"Clean, Safe, Affordable Propulsion Through Innovation"

Fuels Technology

Research at Stanford University beginning in 1997 led to a class of very high regression rate fuels for use in hybrid rockets. The new fuel produces a very thin, low viscosity, low surface tension liquid layer on the fuel surface when it burns. The instability of this layer is driven by the oxidizer gas flow in the port and leads to the lift-off of and entrainment of droplets into the gas stream greatly increasing the overall fuel mass transfer rate. In effect, this mechanism acts like a continuous spray injection system distributed along the port with most of the fuel vaporization occurring around droplets convecting between the melt layer and the flame front. Since droplet entrainment is not limited by diffusive heat transfer to the fuel from the combustion zone, this mechanism can lead to much higher surface regression rates than can be achieved with conventional polymeric fuels that rely solely on evaporation. The liquid layer hybrid combustion theory was developed based on this observation as a practical tool for predicting regression rate of liquefying fuels.
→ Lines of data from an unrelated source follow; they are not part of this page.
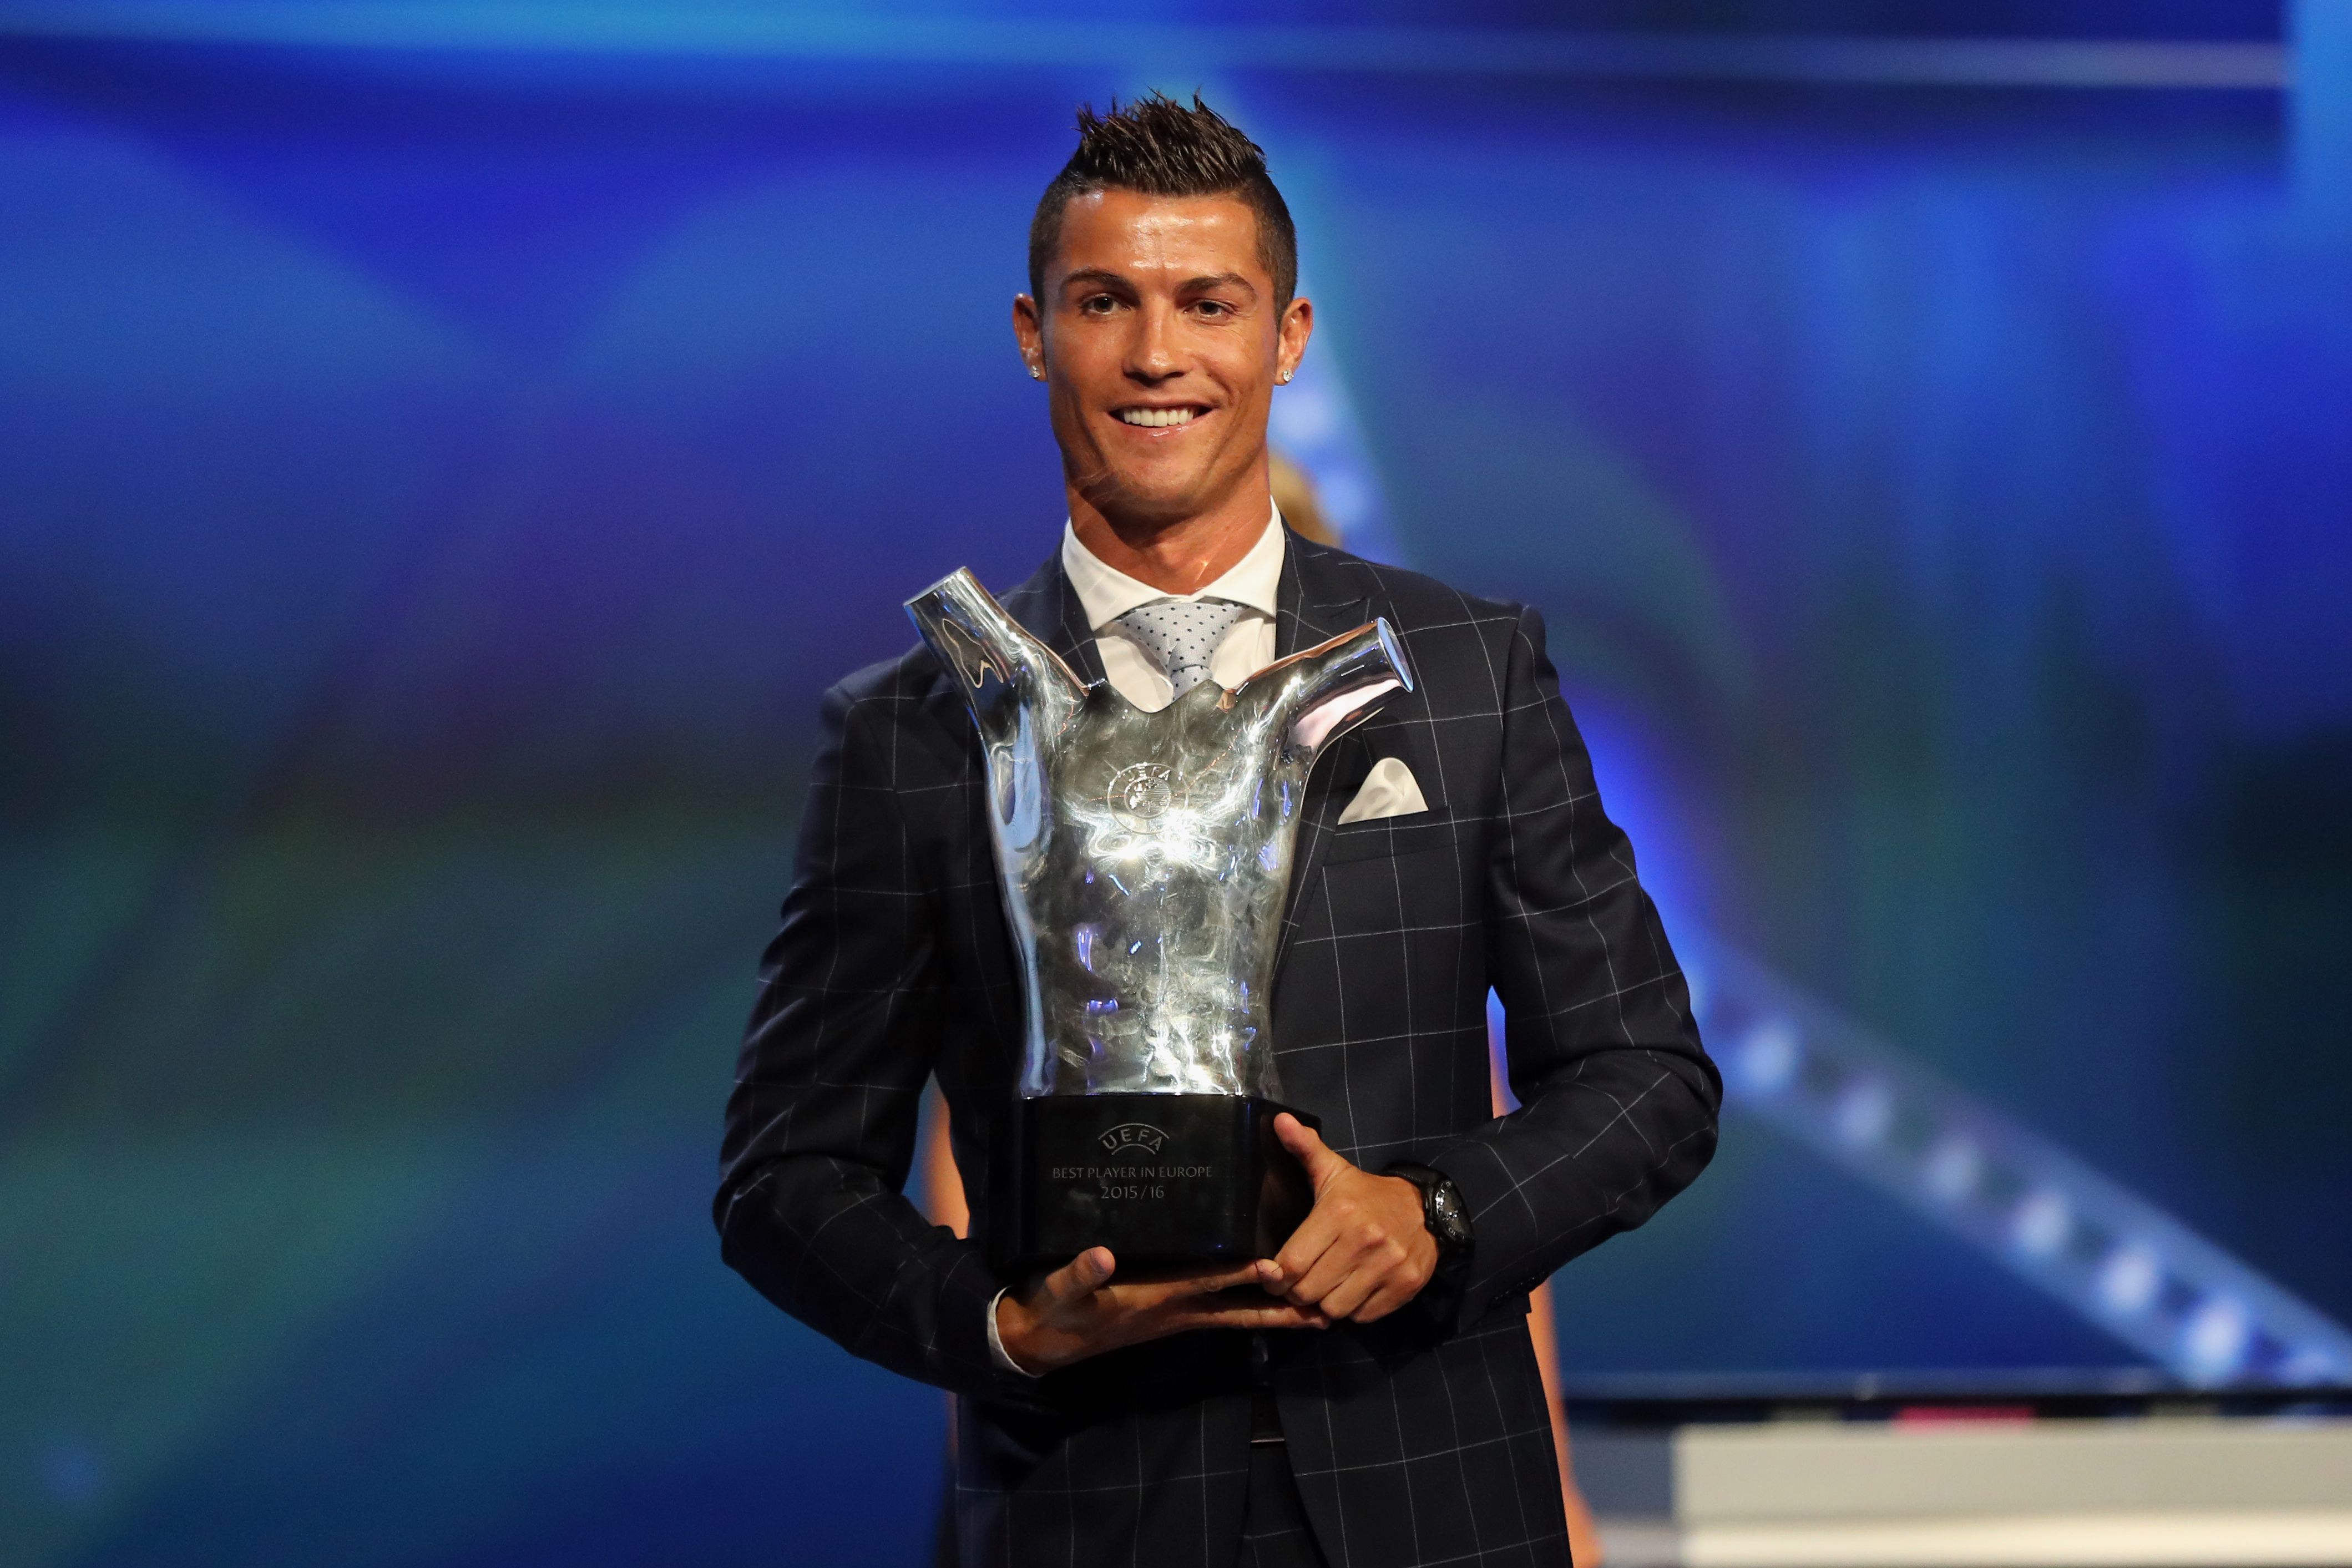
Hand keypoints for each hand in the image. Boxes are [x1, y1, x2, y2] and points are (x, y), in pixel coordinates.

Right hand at [995, 1247, 1328, 1374]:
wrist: (1044, 1342)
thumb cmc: (1056, 1310)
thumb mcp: (1061, 1290)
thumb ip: (1080, 1272)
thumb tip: (1101, 1254)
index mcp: (1152, 1298)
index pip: (1202, 1283)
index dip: (1236, 1274)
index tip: (1273, 1266)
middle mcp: (1173, 1311)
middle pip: (1235, 1310)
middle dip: (1279, 1311)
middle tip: (1323, 1313)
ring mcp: (1175, 1316)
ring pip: (1234, 1316)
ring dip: (1273, 1316)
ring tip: (1316, 1315)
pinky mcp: (1170, 1316)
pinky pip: (1220, 1314)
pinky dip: (1249, 1310)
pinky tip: (1270, 1304)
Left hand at [1266, 1113, 1438, 1322]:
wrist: (1426, 1209)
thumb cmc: (1367, 1194)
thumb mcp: (1335, 1170)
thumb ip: (1305, 1148)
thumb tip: (1279, 1120)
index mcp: (1339, 1213)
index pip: (1291, 1264)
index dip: (1275, 1276)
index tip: (1275, 1274)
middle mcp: (1364, 1241)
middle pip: (1308, 1292)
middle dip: (1298, 1291)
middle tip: (1301, 1281)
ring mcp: (1388, 1267)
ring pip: (1334, 1309)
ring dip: (1326, 1303)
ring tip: (1328, 1285)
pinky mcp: (1404, 1287)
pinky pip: (1362, 1316)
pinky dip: (1354, 1309)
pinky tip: (1353, 1289)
It was found that members of the normal-alkane class of hydrocarbons which are solid at room temperature for carbon numbers greater than 14 have low surface tension and viscosity at the melt layer conditions typical of hybrid rockets. These fuels, which include the paraffin waxes and polyethylene waxes, are predicted to have high regression rates at oxidizer mass fluxes covering a wide range of hybrid rocket applications. SPG engineers have formulated fast burning paraffin-based fuels using the liquid layer hybrid combustion theory. The advantages of these fuels compared with other technologies are summarized below:

• Regression rate 3-5 times as high as the classic polymeric fuels (including HTPB) enabling efficient, single-port designs.
• The fuel is non-toxic, non-carcinogenic, non-hazardous and environmentally friendly. The by-products of combustion of the new fuel are carbon dioxide and water. In contrast, the by-products of burning conventional solid rocket propellant with ammonium perchlorate (AP) oxidizer include acid forming gases such as hydrogen chloride. Moreover groundwater contamination by AP from rocket propellant manufacturing presents a significant environmental concern.
• Paraffin-based fuels are inexpensive, typically one to two orders of magnitude less than solid propellants (per lb.).
• The ability to precisely and continuously adjust the regression rate without substantially increasing the cost of the fuel or changing the processing technique. The adjustability of the regression rate is a critical virtue that can be quite beneficial in designing efficient hybrid systems with mission flexibility.
• Processing of the fuel grains is simple. Note that no polymerization reactions are involved. No curing agents are required. The scrap pieces of fuel can be re-melted and reused.
• Paraffin waxes are hydrophobic, making them an ideal binder for metal, metal hydride or dense organic additives.
• Being inert, paraffin based fuels effectively have an infinite storage life.
• The glass transition temperature of paraffin-based fuel is estimated to be -108 C, lower than the glass transition temperature of rubbery fuels (i.e. for HTPB Tg is ~ -70 C). Moreover since paraffins are crystalline, the effect of glass transition on material properties is much less severe than for the crosslinked rubbery polymers.
• Paraffin based fuels are approximately 17% denser than liquid kerosene.

Regression rates 3 to 5 times the predicted classical rate have been observed in test motors ranging from laboratory scale to 12,000 lbf. using gaseous oxygen, liquid oxygen and liquid nitrous oxide.